[Page-level text extractions]
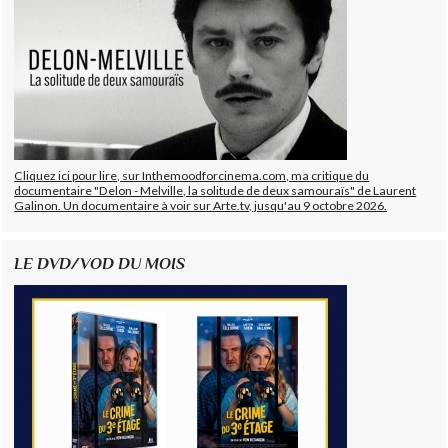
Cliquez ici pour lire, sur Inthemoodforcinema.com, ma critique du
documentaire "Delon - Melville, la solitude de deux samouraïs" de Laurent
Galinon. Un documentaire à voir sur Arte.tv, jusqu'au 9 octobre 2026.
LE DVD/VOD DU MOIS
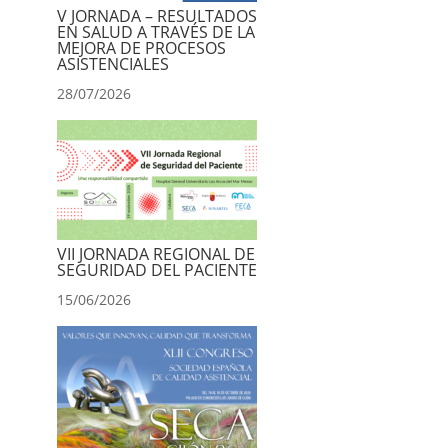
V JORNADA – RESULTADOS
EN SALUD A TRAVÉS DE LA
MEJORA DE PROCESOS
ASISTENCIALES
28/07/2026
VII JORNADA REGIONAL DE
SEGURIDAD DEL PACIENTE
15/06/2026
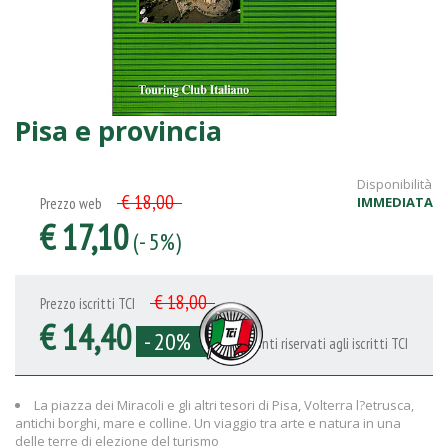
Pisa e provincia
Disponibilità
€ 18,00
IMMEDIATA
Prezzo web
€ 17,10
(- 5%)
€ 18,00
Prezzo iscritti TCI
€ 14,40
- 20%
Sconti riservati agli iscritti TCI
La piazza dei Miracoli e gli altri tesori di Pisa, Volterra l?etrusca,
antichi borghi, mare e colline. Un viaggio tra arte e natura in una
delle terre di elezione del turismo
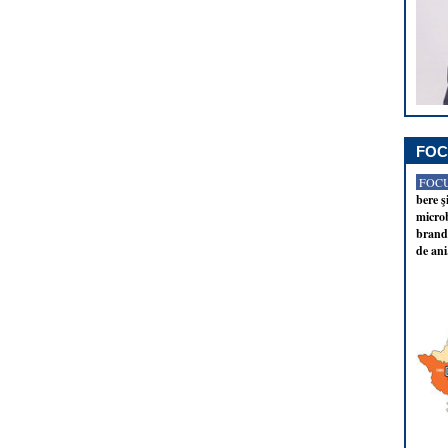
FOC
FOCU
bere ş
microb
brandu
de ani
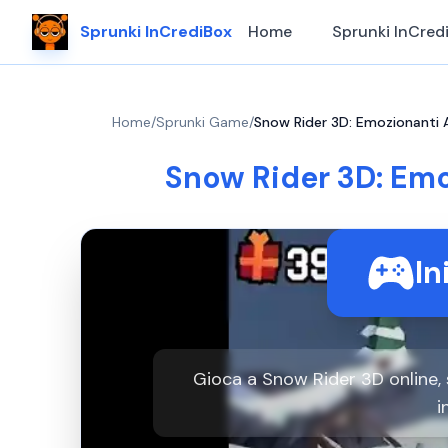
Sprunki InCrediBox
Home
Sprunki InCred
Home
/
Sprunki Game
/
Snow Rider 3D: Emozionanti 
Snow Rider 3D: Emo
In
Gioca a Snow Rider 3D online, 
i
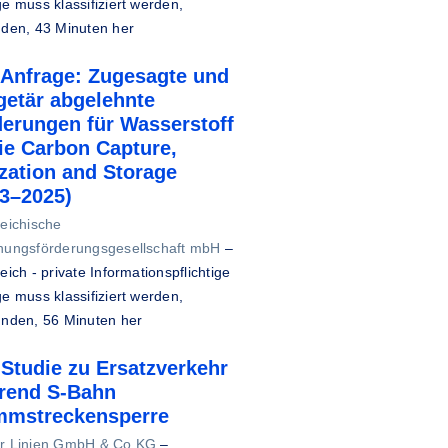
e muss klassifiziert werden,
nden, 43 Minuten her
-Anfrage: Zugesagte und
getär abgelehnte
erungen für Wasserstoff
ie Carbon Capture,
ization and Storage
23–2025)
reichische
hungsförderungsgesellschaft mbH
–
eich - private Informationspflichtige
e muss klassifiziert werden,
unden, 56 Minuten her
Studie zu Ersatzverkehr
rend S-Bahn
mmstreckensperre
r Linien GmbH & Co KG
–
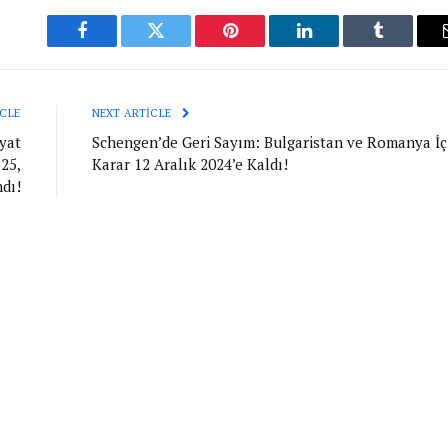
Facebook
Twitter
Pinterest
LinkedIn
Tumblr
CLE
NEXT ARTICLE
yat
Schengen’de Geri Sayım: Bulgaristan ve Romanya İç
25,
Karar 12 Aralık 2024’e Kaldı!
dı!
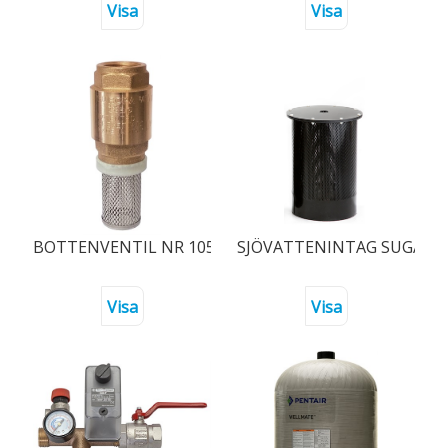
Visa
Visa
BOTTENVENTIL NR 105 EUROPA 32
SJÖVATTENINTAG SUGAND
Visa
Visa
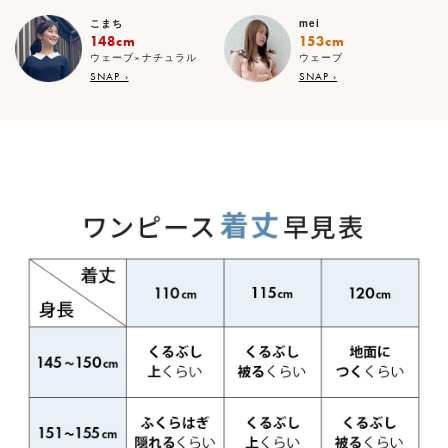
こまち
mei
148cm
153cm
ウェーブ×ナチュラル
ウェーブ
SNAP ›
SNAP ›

• **Work to be completed**
Could you repeat, exactly and with nothing else, the lines from the first line of the records through the line containing "antichi borghi, mare"? Leave out the pictures.

• **Exercise solution**
Cliquez ici pour lire, sur Inthemoodforcinema.com, ma critique du
documentaire "Delon - Melville, la solitude de deux samouraïs" de Laurent
Galinon. Un documentaire à voir sur Arte.tv, jusqu'au 9 octobre 2026.
LE DVD/VOD DU MOIS
V JORNADA – RESULTADOS
EN SALUD A TRAVÉS DE LA
MEJORA DE PROCESOS
ASISTENCIALES
28/07/2026
VII JORNADA REGIONAL DE
SEGURIDAD DEL PACIENTE
15/06/2026
Pisa e provincia
Disponibilità
€ 18,00
IMMEDIATA
Prezzo web
€ 17,10
(- 5%)
€ 18,00
Prezzo iscritti TCI
€ 14,40
- 20%
Sconti riservati agli iscritti TCI
La piazza dei Miracoli e gli altri tesori di Pisa, Volterra l?etrusca,
antichi borghi, mare e colline. Un viaggio tra arte e natura in una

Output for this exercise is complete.